Outbreak at Nev. youth event hits 2 teams hardest

Two teams from California accounted for most of the stomach illnesses this weekend during an outbreak that sickened up to 100 people at a youth football tournament in Las Vegas, organizers said Sunday. But local health officials say it will take time to determine how many were affected.

Some 90 to 100 players, coaches and parents developed flu-like symptoms of nausea, vomiting and diarrhea during the four-day National Youth Football Championships that ended Saturday, tournament spokesman Justin Gates said.

Of those, a Santa Monica, Calif., team accounted for about 50 cases and a Bakersfield, Calif., team accounted for some 25 cases, he said.

“For them to have many more cases, it’s logical they were more closely related to how it started,” Gates told The Associated Press. “What most likely happened is it started possibly on those teams and incubated on them before spreading to other people.”

Southern Nevada Health District spokesman Jorge Viote said his agency has encouraged organizers and attendees to fill out survey forms asking about symptoms and is awaiting responses.

“I don’t know where he (Gates) gets those numbers,” he said Sunday. “It could take time to get a reliable figure. When we get a figure, we’re not going to know the exact number because we don’t expect 100 percent of the people to respond to the survey.'”

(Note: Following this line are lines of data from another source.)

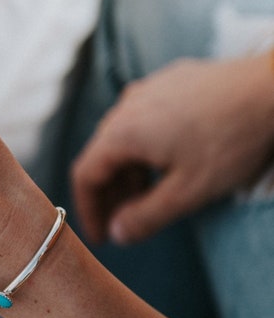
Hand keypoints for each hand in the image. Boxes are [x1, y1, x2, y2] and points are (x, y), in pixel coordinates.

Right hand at [71, 54, 273, 244]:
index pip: (85, 175)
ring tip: (147, 197)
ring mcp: (148, 89)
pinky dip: (145, 147)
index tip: (101, 236)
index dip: (88, 210)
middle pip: (102, 155)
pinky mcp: (170, 81)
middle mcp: (126, 106)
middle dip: (109, 194)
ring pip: (123, 137)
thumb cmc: (233, 140)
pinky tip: (167, 162)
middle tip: (122, 223)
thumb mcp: (188, 192)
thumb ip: (145, 218)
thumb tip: (117, 233)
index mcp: (121, 132)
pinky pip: (144, 119)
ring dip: (128, 171)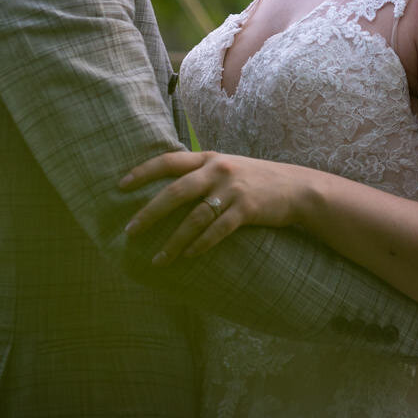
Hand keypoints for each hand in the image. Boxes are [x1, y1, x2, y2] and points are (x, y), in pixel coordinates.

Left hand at [119, 150, 308, 263]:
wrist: (297, 188)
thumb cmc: (257, 181)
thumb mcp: (228, 168)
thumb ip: (202, 173)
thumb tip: (169, 187)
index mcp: (209, 158)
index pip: (168, 161)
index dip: (142, 172)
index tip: (120, 186)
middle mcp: (218, 170)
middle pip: (175, 191)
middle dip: (149, 212)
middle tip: (130, 231)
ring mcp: (232, 189)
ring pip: (194, 217)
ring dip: (174, 241)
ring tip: (158, 260)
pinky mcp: (247, 209)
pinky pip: (217, 230)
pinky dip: (201, 245)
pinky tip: (188, 257)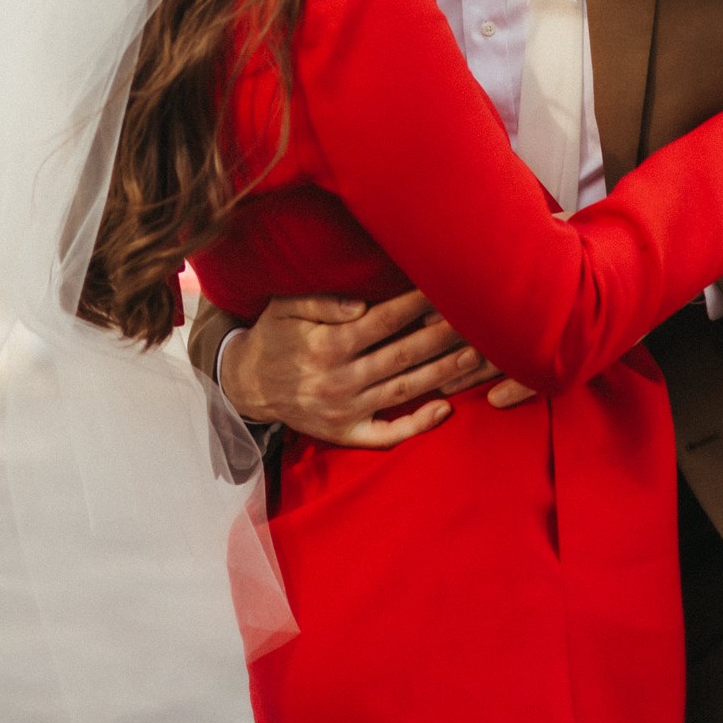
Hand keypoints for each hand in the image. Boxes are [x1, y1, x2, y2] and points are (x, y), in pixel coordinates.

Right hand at [218, 288, 481, 449]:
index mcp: (326, 345)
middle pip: (402, 355)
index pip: (383, 320)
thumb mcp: (285, 307)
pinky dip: (416, 426)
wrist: (248, 384)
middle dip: (441, 336)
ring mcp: (344, 411)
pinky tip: (445, 410)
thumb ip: (320, 301)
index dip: (416, 304)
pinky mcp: (345, 434)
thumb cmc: (274, 335)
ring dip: (442, 373)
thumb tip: (360, 304)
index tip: (444, 286)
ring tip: (474, 356)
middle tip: (475, 319)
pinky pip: (387, 435)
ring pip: (403, 390)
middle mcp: (338, 380)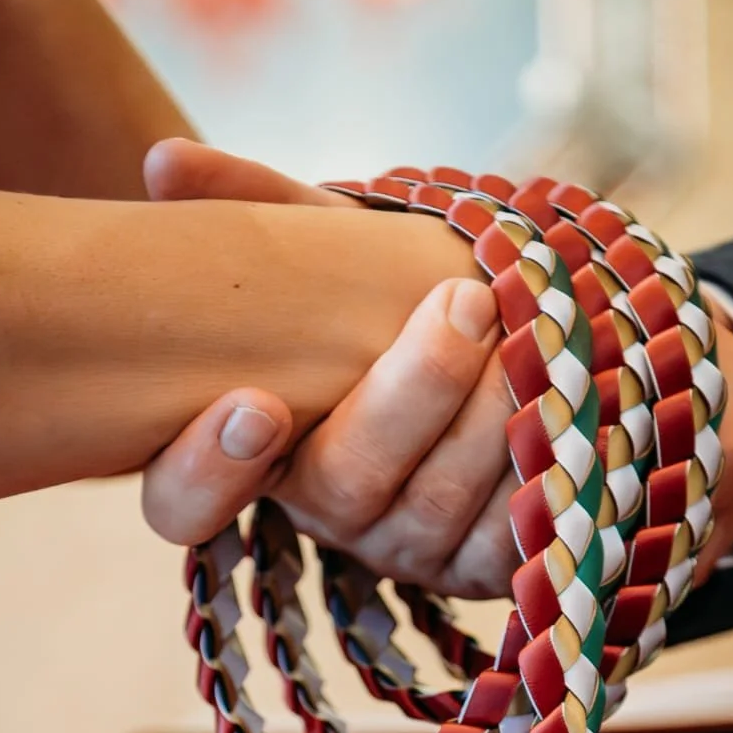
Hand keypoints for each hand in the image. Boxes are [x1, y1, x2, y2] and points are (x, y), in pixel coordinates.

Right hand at [140, 142, 732, 598]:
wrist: (533, 350)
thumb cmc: (404, 302)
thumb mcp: (337, 254)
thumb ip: (260, 210)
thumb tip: (164, 162)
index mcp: (263, 448)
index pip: (183, 502)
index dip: (207, 472)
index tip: (254, 405)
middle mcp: (328, 511)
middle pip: (346, 485)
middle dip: (412, 394)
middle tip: (465, 301)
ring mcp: (407, 548)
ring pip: (438, 508)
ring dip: (489, 419)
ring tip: (533, 335)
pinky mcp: (486, 570)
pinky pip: (509, 537)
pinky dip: (542, 465)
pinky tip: (568, 401)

Health officials said the symptoms are consistent with norovirus, a mostly food- or waterborne illness that can also be spread by an infected person. They’re investigating the cause of the outbreak.

Pinpointing the source of the outbreak will be difficult because the sick stayed at different hotels and ate at different restaurants, Gates said.

Nine of 100 teams from across the country were affected, he said, and about 28 players and adults were taken to the hospital. They were released after treatment. Only one game had to be forfeited because of sick players.

Gates said it was the worst such outbreak in the 40 years that his Florida-based company, Sports Network International, has been holding the tournament, but it only affected a little more than 1 percent of 7,000 attendees.

“It’s much bigger than anything else we’ve experienced as far as outbreaks,” he said. “It was bad, but it could have been worse. We were very fortunate.”

Precautions taken after the outbreak worsened on Friday helped contain its spread, he added. Among other things, organizers prohibited closing handshakes between opposing players after games and urged players and adults to wash hands and not to share food.

Local health officials are interviewing the sick and taking samples from them as part of the investigation to pinpoint the cause of the outbreak.